Abe to push for more active Japanese military

Abe to push for more active Japanese military

TOKYO - Nationalistic prime minister Shinzo Abe is expected Thursday to set out his case for beefing up pacifist Japan's rules of engagement, in a controversial move he hopes will allow its armed forces to enter battle in defence of allies.

Citing the rise of an increasingly assertive China, Abe is set to argue that Japan needs to cast off strictures that have prevented the so-called Self Defence Forces from firing a shot in combat since 1945.

Chief Cabinet Secretary Yoshihide Suga said the premier will speak about "what we need for securing the nation's safety, as well as people's lives and property".

"(Abe) has been thinking of whether the status quo should remain in times that have dramatically changed and when the security environment surrounding our country has altered," Suga told reporters.

The prime minister has long nurtured a desire to see more flexibility in Japan's pacifist constitution, which was imposed by the occupying United States in the aftermath of Tokyo's World War II defeat.

Article 9 of the document - which has reportedly been nominated for the Nobel Peace Prize - says Japan forever renounces the use of force as a means of settling international disputes.

For decades, governments have held that this means Japan's military may only open fire if fired upon, even if that entails leaving US counterparts in danger on the same battlefield.

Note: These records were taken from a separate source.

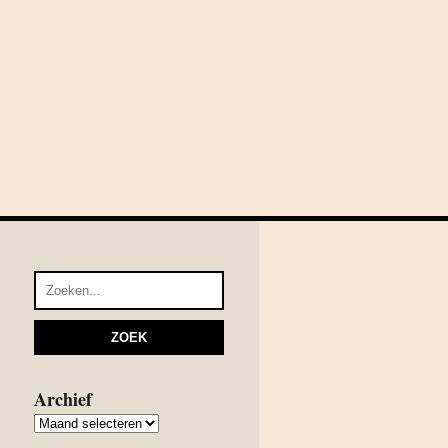
Archief
Archief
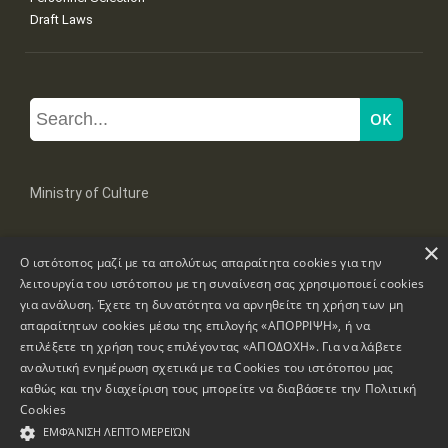
Draft Laws
Ministry of Culture
×
Mpoumpoulinas 20-22 Str, 106 82 Athens
Ο ιστότοπος μαζί με τα απολύτως απαραίτητα cookies για την
Tel: +30 2131322100, 2131322421
mail: grplk@culture.gr
λειτουργία του ιστότοπου με τη συναίνεση σας χρησιμοποιεί cookies
για ανάλυση. Έχετε τη δυνατότητα να αρνηθείτε τη χρήση των μη
απαραίτητων cookies μέσω της επιλογής «ΑΠΟΡΡΙΨΗ», ή να
επιλέξετε τη χρήση τους επιλέγοντας «ΑΠΟΔΟΧΗ». Για να λάβετε
αναλυτική ενημέρωση σχετικά με τα Cookies του ιστότοπου μας
καθώς και την διαχείριση τους μπορείτε να διαβάσετε την
Πολιτική
Copyrights © 1995-2026 Ministry of Culture
Website Information
Cookies
ΕΜΦΆΝΙΣΗ ΛΕΠΤΟΜΕΡΕΙΏΝ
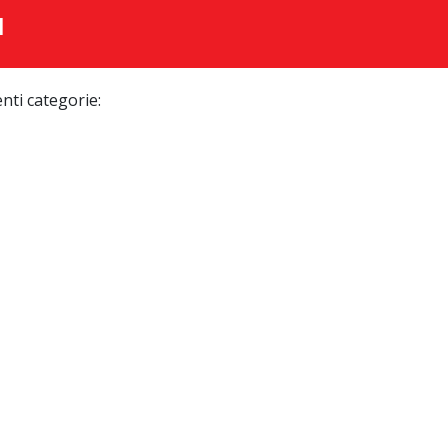
I
enti categorie:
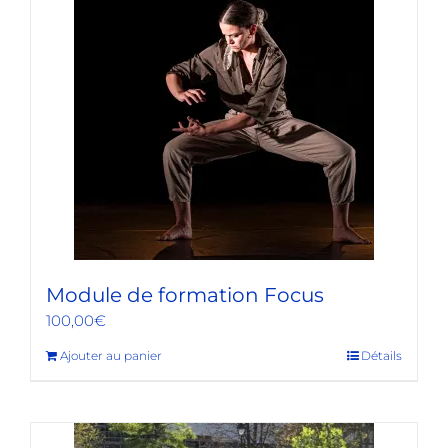
Module de formation Focus
100,00
€
Ajouter au panier
Détails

Unable to change the constitution because of deep domestic resistance, Abe has argued for the next-best thing: a reinterpretation of the laws to permit "collective defence".

A panel of constitutional experts convened by the prime minister has come up with a series of proposals on the legal framework for military action, which Abe is expected to use to bolster his case.

The move is controversial and risks forcing a split with his ruling party's coalition partner, New Komeito, secular Buddhists without whom Abe does not have an outright majority in the upper house of parliament.

Voters are lukewarm on the idea as well; a poll of more than 2,000 adults nationwide showed 63 per cent oppose the concept of collective defence, the Asahi Shimbun reported last month.

That was up from 56 per cent last year and more than double the 29 per cent who support the idea, the poll showed.

A citizens' group, named "Women who won't have sex with war-loving men," has launched what it says is a full-scale sex strike to punish any man who supports the move.

Abe's drive to strengthen the military triggers intense emotions in China and on the Korean peninsula, where memories linger of Tokyo's brutal expansionism last century.

Beijing has sought to paint the prime minister as an atavistic militarist, bent on resurrecting the warmongering of imperialist Japan.

However, his position is welcomed in Washington, where there have long been calls for Japan to pull its own weight in a very one-sided security alliance.

US President Barack Obama welcomed the move when he held a summit with Abe in Tokyo last month.

Unease in Japan about China's increasing assertiveness, and specifically its strident claims to disputed islands in the East China Sea, has helped bolster Abe's push to enhance the role of the military.